The ever-growing, ever-changing realm of online sales tax has made the waters so muddy compliance can seem like an impossible task.
Your fellow CFOs confirm that in the Future of E-Commerce Compliance: Part 1, by TaxJar.
It shows where the greatest compliance hurdles lie now.
And there are plenty of them! A staggering 88% of finance pros say they face online sales tax compliance challenges.
Check out the three places where your peers are getting caught short most often now. That way you can shore up any of your own exposures.
45% have missed a sales tax change
Today most companies sell to an average of 25 states, while a quarter of companies in the e-commerce space sell to all 50 states.
No wonder it’s so hard to keep track of changes!
Remember, too, that while state sales tax rates change relatively infrequently, local changes happen fast and furiously throughout the year.

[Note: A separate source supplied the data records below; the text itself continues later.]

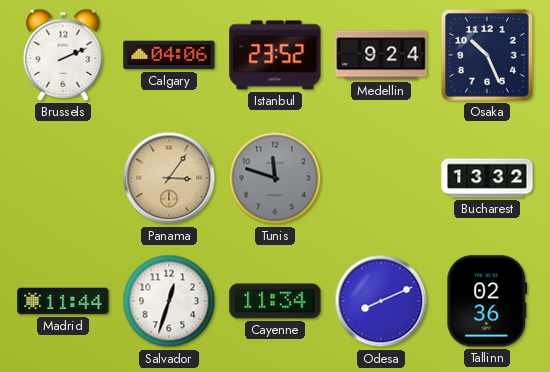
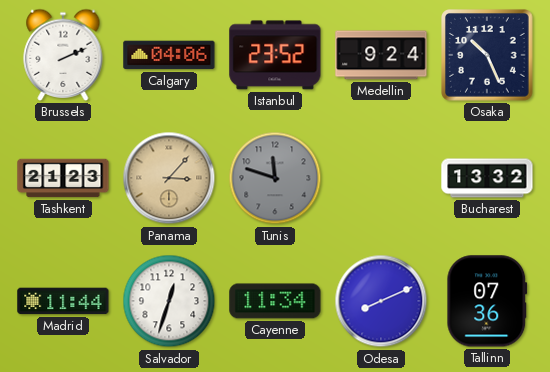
Tashkent: none -> 21:23
Panama: 3:06 -> 3:07
Tallinn: 02:36 -> 07:36
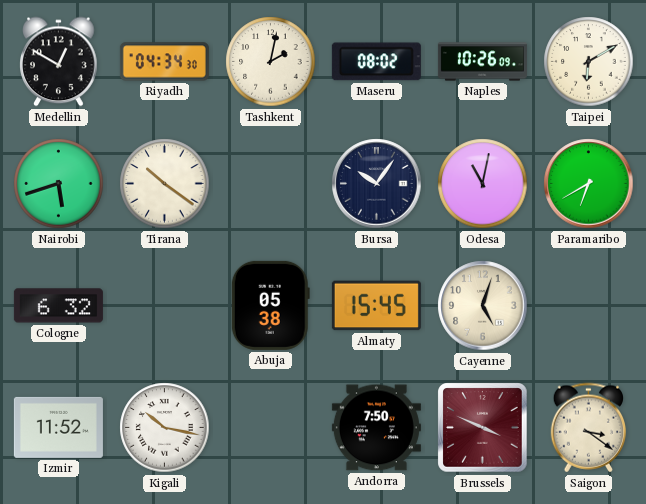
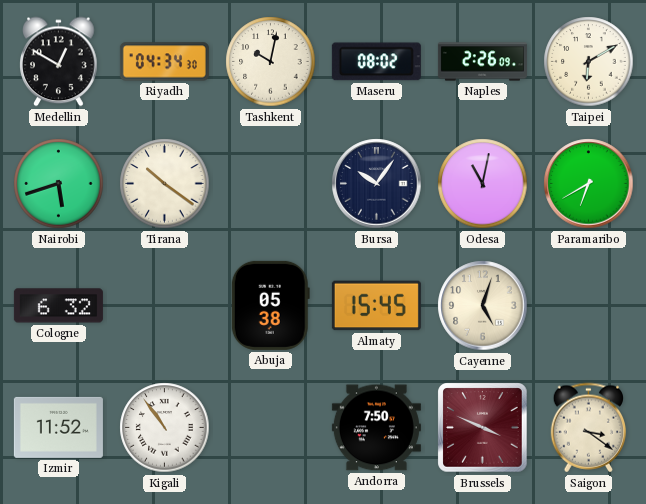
Tashkent: 2:02 -> 10:02
Naples: 10:26 -> 2:26
Kigali: 10:17 -> 10:54
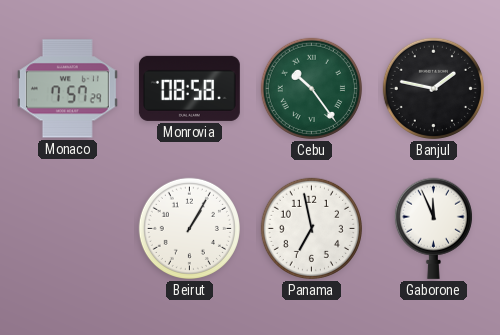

The numbers may be small, but they can throw those invoice totals off all the same.
30% charged customers the wrong rate
So it’s easy to see why many of your peers have charged a customer the wrong rate at some time.
The key is in how you correct it. Hopefully your customers will spot when they’ve been charged incorrectly so they speak up.
According to sales tax experts, you’ll want to generate a new corrected invoice if it hasn’t already been paid. That way everyone has the proper paper trail in case of an audit.
40% unknowingly triggered nexus
Just like companies are dealing with so many different states these days, they’re also tapping a slew of different sales channels to do business.
On average, businesses use three different sales channels. One in five of you tap five or more to do business.
Now factor in all the different nexus-triggering thresholds and you can see how quickly things get out of hand.
But there’s good news. Many states are simplifying their standards for what creates economic nexus.
Maine, for example, will drop its transaction threshold on Jan. 1, 2022, so only remote sellers and marketplace facilitators making $100,000 in sales annually will have to collect sales tax here.
Other states have recently made similar changes, including California, Colorado, Iowa, Massachusetts, North Dakota, Washington and Wisconsin.